House Holds Oversight Hearings on HHS Waivers

Chris Jaarda - Thursday, March 17, 2011
On March 15, 2011, a subcommittee of the Committee on Oversight and Government Reform held a hearing on the topic of the waivers issued by HHS to more than 1,000 unions and companies, exempting their insurance plans from the annual coverage limits under ObamaCare.  AHEC has previously detailed the problems with the waivers including, most recently, how ObamaCare does not grant Secretary Sebelius waiver authority.  Instead, HHS is using waiver authority because HHS gave HHS waiver authority in the regulations it issued, Congress never did. 

At the hearing, Edmund Haislmaier of The Heritage Foundation, provided testimony that confirmed what AHEC has said about how HHS is improperly using waivers despite no statutory authority to issue waivers.  Haislmaier stated: "The first problem is that it appears HHS has exceeded its statutory authority in creating this waiver process. The statute does not explicitly grant HHS authority to waive the application of this provision."

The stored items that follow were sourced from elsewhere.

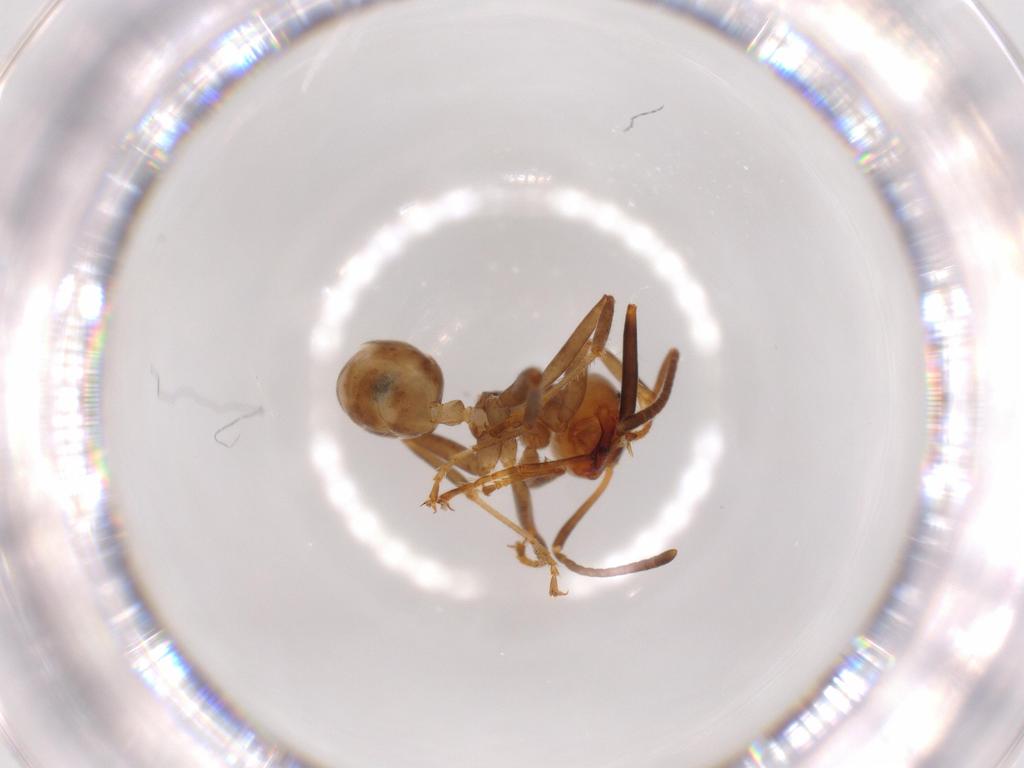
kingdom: Animalia
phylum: Arthropoda
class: Insecta
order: Hymenoptera
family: Formicidae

He continued about the problems associated with HHS waiver approach, saying:

"I believe the waiver process established by HHS in this instance is inappropriate and undesirable on three public policy grounds:

First, it results in unequal application of the law to affected parties and creates unequal burdens. Some applicants may get waivers while others may not. Furthermore, affected employers that are larger, and thus have more resources for responding to regulatory interventions, are more likely to be aware of, and apply for, the waivers than smaller firms with fewer resources.

Second, it creates at least the perception -- and possibly the fact -- that regulatory enforcement is being subordinated to Administration political priorities or concerns. The combination of HHS establishing interim dollar limits in the regulation, but then also instituting a process for waiving those limits on a case-by-case basis, appears deliberately designed to convey the perception that the new law is having a positive effect, while selectively avoiding any enforcement actions that might create the opposite public perception that the law is resulting in adverse, unintended consequences.

Third, it creates the opportunity, and the temptation, for Administration officials to apply the law corruptly or to engage in political favoritism when making enforcement decisions. Even if actual enforcement is not in fact tainted, the existence of a regulatory process that appears to invite such a possibility needlessly raises suspicions and undermines public confidence in the rule of law."